Publishing is a two step process:
We recommend using Parcel for a nice, zero configuration transpiler and bundler and this is what our extension generator uses.
Parcel takes your code and creates a single JavaScript file (“parcel”) that is uploaded to the extension registry. Nothing is stopping you using webpack or Babel but Parcel works for us.
The name of the file uploaded doesn’t matter. We recommend it match your extension name so you can easily identify it when using your browser developer tools.

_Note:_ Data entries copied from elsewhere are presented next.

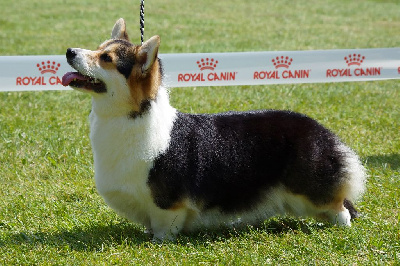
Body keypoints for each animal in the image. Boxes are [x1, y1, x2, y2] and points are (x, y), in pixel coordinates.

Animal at [61, 17, 366, 240]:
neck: (131, 116)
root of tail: (324, 134)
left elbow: (164, 227)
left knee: (340, 208)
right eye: (98, 49)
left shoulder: (167, 205)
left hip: (311, 190)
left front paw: (158, 242)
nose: (69, 51)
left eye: (107, 59)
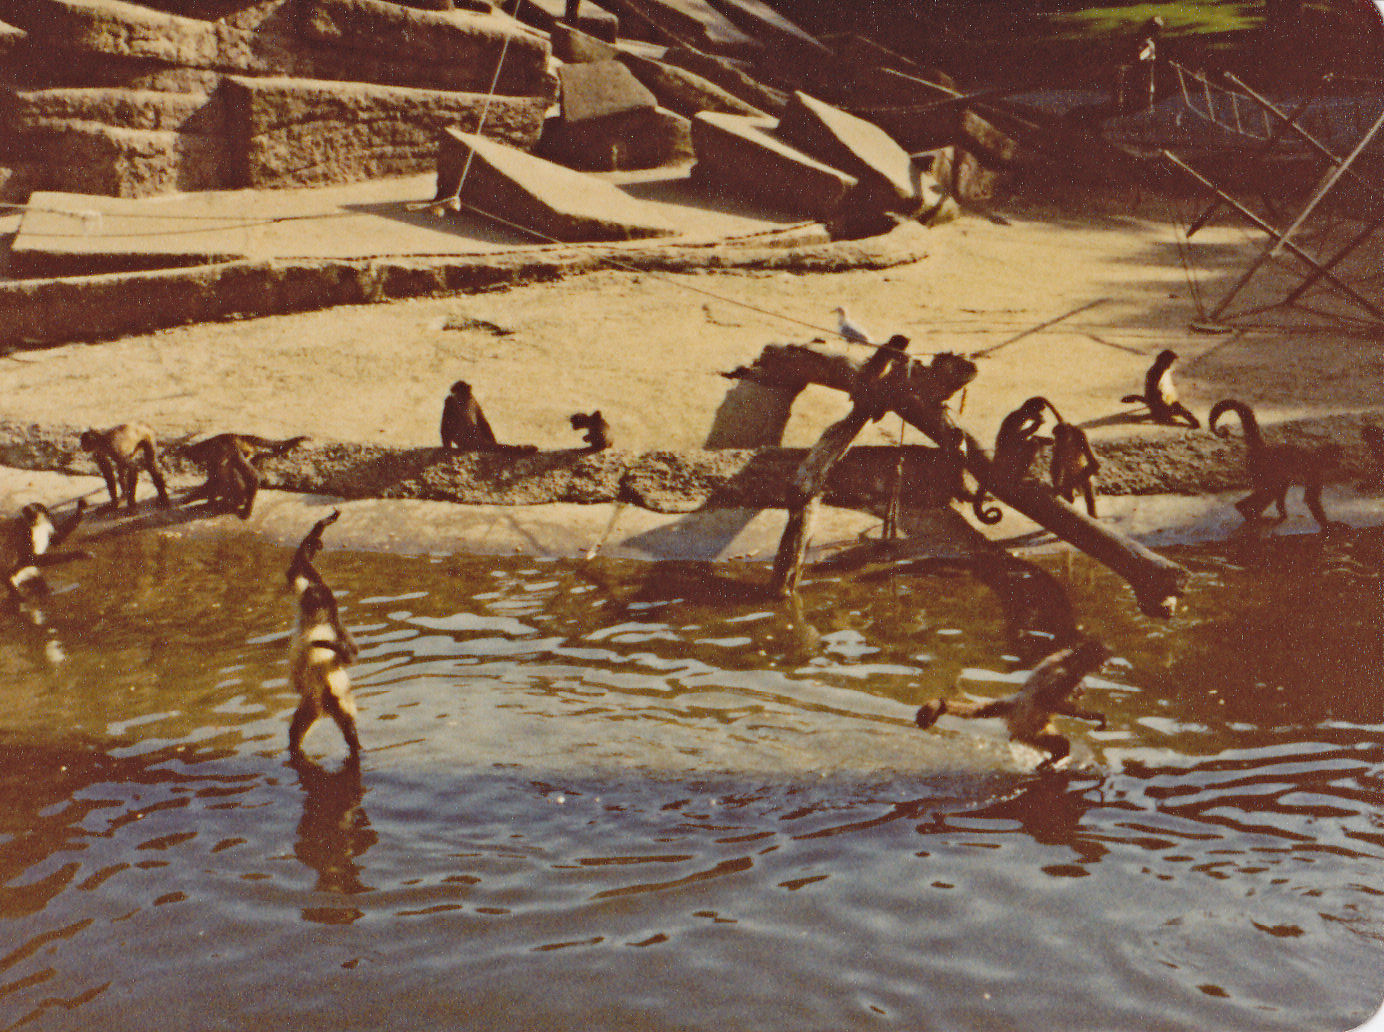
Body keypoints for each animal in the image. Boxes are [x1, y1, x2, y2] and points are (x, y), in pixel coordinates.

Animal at [285, 509, 362, 759]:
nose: (311, 601)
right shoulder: (304, 590)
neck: (315, 622)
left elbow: (351, 655)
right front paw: (323, 523)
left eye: (318, 601)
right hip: (312, 701)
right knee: (295, 733)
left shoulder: (336, 626)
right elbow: (297, 567)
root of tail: (325, 706)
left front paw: (328, 646)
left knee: (349, 730)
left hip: (335, 697)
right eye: (310, 600)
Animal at [915, 635, 1112, 768]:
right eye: (1100, 660)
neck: (1070, 660)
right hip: (1026, 730)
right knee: (1060, 742)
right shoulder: (1063, 676)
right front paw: (1095, 715)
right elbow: (1048, 701)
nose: (1104, 667)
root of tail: (1013, 704)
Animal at [1209, 399, 1346, 531]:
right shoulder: (1315, 471)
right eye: (1336, 458)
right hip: (1262, 468)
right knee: (1271, 489)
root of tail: (1263, 448)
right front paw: (1328, 525)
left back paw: (1274, 514)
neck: (1317, 456)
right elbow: (1311, 498)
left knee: (1280, 484)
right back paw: (1246, 511)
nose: (1339, 464)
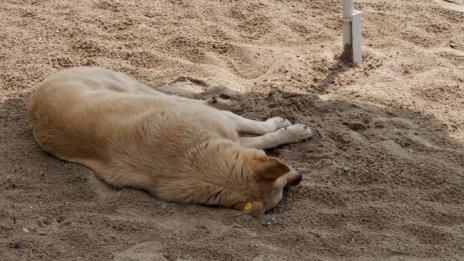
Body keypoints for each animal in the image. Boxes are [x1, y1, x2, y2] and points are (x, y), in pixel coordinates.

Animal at [28, 66, 312, 215]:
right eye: (283, 187)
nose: (299, 178)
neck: (194, 156)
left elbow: (256, 135)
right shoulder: (228, 129)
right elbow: (263, 132)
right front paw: (291, 129)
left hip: (135, 89)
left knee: (179, 96)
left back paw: (220, 98)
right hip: (134, 89)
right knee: (180, 98)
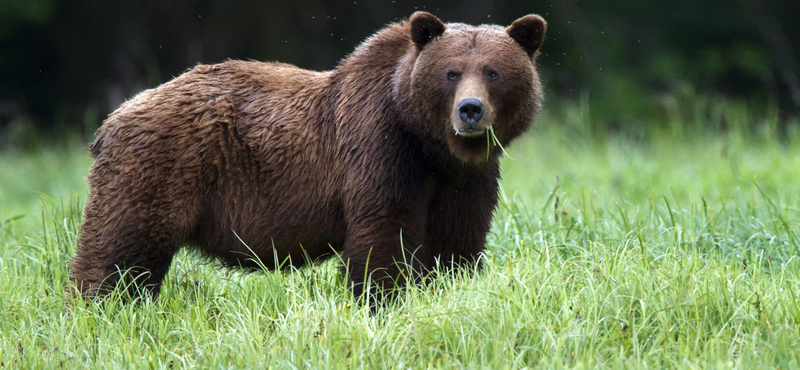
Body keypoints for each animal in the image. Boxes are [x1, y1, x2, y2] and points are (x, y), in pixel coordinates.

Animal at [70, 11, 544, 302]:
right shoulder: (379, 148)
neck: (428, 143)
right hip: (159, 166)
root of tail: (114, 117)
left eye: (493, 72)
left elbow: (458, 240)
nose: (470, 110)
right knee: (120, 250)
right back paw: (98, 307)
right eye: (451, 73)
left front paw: (449, 286)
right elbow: (383, 234)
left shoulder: (468, 177)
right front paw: (380, 298)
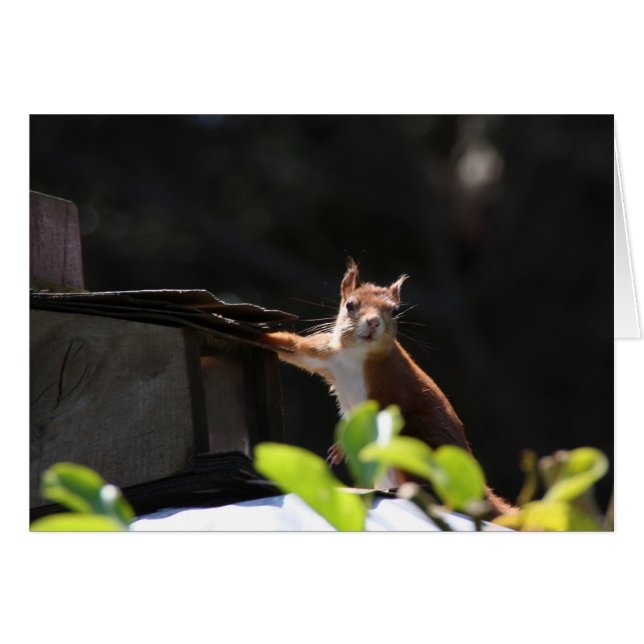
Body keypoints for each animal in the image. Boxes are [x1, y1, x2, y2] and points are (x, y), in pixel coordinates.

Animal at [259, 258, 513, 517]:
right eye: (350, 304)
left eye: (395, 311)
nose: (373, 322)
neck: (356, 355)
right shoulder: (325, 354)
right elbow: (292, 348)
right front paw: (257, 335)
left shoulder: (391, 384)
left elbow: (383, 414)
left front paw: (341, 448)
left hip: (415, 447)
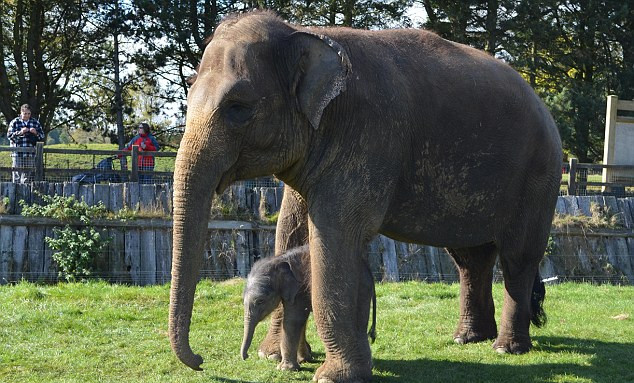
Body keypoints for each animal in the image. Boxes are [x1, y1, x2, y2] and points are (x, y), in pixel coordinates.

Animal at [239, 246, 372, 372]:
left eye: (260, 301)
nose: (246, 357)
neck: (278, 260)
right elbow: (301, 321)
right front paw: (303, 360)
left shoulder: (299, 288)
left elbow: (292, 320)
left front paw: (285, 369)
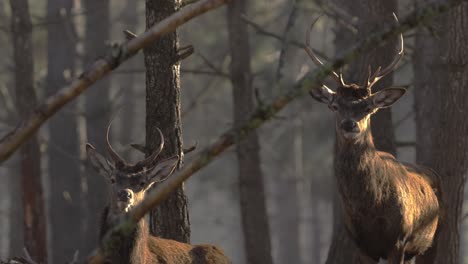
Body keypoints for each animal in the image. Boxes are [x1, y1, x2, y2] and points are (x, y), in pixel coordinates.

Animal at [306, 17, 440, 264]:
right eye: (335, 105)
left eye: (368, 107)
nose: (349, 125)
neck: (370, 208)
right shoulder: (362, 244)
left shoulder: (399, 239)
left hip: (430, 239)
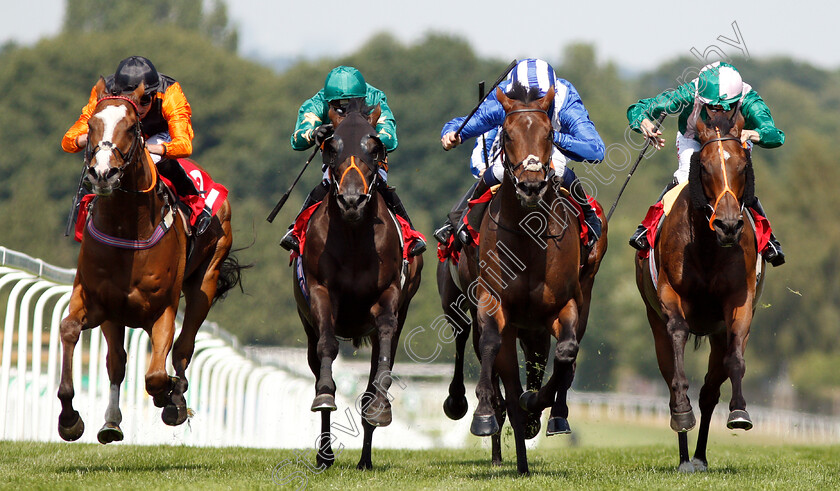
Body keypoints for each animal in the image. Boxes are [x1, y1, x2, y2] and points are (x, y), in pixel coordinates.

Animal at [57, 78, 243, 446]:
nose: (102, 173)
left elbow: (157, 374)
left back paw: (175, 397)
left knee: (183, 348)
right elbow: (70, 329)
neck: (128, 228)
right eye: (91, 124)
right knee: (117, 362)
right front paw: (70, 417)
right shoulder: (97, 301)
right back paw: (111, 422)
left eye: (131, 127)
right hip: (116, 316)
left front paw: (170, 397)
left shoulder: (163, 309)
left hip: (206, 281)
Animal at [292, 98, 424, 470]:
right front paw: (324, 394)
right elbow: (327, 349)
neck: (352, 236)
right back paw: (325, 454)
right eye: (331, 145)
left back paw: (366, 454)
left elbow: (383, 355)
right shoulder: (320, 293)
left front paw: (379, 407)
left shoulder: (389, 296)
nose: (352, 201)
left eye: (374, 146)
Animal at [442, 83, 608, 472]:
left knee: (552, 360)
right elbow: (490, 347)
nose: (531, 185)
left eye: (549, 135)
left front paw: (538, 406)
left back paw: (546, 420)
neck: (529, 238)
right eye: (507, 133)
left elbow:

Sourcegraph extensions depends on the Sourcegraph extension API package and we recommend checking for a newer version on a regular basis.
npm outdated --save-dev
The extension generator includes npm
commands for type checking and linting your code. You don’t have to, but we recommend running them before publishing.
npm run typecheck
npm run tslint
This guide presumes you will be publishing to Sourcegraph.com.
Ensure you installed and configured the src
CLI.
Now you can publish with a single command.
src ext publish
This is the command you’ll run when releasing a new version.
However doing this as part of your development workflow would be slow and tedious. See the workflow for extension reloading without publishing.
Currently, publishing is limited to Sourcegraph.com and a Sourcegraph Enterprise private extension registry.
We know you need a way to develop locally before publishing, as well as having a way to mark an extension as a WIP/preview.
We recommend you subsribe to these issues so you can track our progress.
We can use parcel to serve and re-package the extension on file change and set the url
of the extension to our local development environment.
Presuming you used the extension generator, you can run:
npm run serve
In a new terminal window, now re-publish your extension, overriding the url
to point to your bundled JavaScript file.